What can Crown Agents bring to the development sector in this context?
I believe our history of being on the ground in these operational contexts since 1833 is really important and blending that with an offer of innovation solutions across our consulting, supply chain, procurement and training portfolio. Governments are reaching out to organisations like ourselves to help them impact their people going forward. Some of our work in Ukraine has been incredible — taking 40% out of the cost out of their cancer drug supply chain. We’ve also trained tens of thousands of future leaders since the mid-1960s. With that offer we can walk through the door to governments as well as having evidence based conversations with people like the World Bank, Global Fund and USAID.
Have you been particularly surprised by anything that Crown Agents is capable of?
We sometimes hide our light under a bushel! We have been basically delivering the [Conflict, Humanitarian and Security, CHASE-OT] operations team for DFID since 1992. That is an incredible machine that has been on the ground very recently across the hurricane response. That’s a capability that we should be very proud of.
And there’s the history, too; Crown Agents was the first organisation that employed a lady as a clerk back in 1879. I think that’s the first time a woman was in a white-collar job in the UK outside of the mill. That’s ground-breaking work and I think we need to be prouder of what Crown Agents has achieved across the globe since 1833, and be better at showing how we’ve been breaking new ground, bringing radical solutions built on deep experience from that day to this.

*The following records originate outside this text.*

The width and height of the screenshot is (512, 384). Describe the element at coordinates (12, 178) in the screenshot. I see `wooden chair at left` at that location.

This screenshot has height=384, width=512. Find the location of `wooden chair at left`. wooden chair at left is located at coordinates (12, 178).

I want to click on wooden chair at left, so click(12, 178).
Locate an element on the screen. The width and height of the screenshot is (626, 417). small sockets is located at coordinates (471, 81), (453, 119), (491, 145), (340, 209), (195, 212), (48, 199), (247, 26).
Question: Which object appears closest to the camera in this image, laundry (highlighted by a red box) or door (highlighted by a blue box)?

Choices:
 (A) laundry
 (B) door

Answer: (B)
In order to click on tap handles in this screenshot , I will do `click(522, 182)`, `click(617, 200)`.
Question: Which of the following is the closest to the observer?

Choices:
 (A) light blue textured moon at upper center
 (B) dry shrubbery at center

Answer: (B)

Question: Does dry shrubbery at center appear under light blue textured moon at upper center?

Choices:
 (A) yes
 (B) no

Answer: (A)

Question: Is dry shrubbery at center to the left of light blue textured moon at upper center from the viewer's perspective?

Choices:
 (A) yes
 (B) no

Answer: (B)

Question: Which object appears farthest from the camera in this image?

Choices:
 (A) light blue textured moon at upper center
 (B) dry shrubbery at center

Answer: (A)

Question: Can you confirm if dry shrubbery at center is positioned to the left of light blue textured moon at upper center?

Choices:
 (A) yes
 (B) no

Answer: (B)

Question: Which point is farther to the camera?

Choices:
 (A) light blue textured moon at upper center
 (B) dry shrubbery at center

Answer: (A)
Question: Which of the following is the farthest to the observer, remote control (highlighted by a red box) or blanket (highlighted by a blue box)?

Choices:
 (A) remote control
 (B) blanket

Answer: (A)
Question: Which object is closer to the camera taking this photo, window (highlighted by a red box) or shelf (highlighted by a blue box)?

We’re in our new office, which shows off some of the work Crown Agents has done over the course of that long history — what should people expect next from Crown Agents?
We’re really keen to show off the Crown Agents Foundation. People often don’t know that we’re owned by a Foundation, a not-for-profit entity, so any profits go up to the Foundation and are spent in our international development purposes and aims. Over the last year we’ve talked about the potential of frontier technologies like drones and blockchains, and I that that’s a really interesting role that Crown Agents can play for the sector.
I’m also keen to be a lot more propositional to governments where we can suggest solutions to their upcoming challenges today, whether that is in ongoing customs / taxation reform, reform of their supply chain or outsourced intelligent grant management.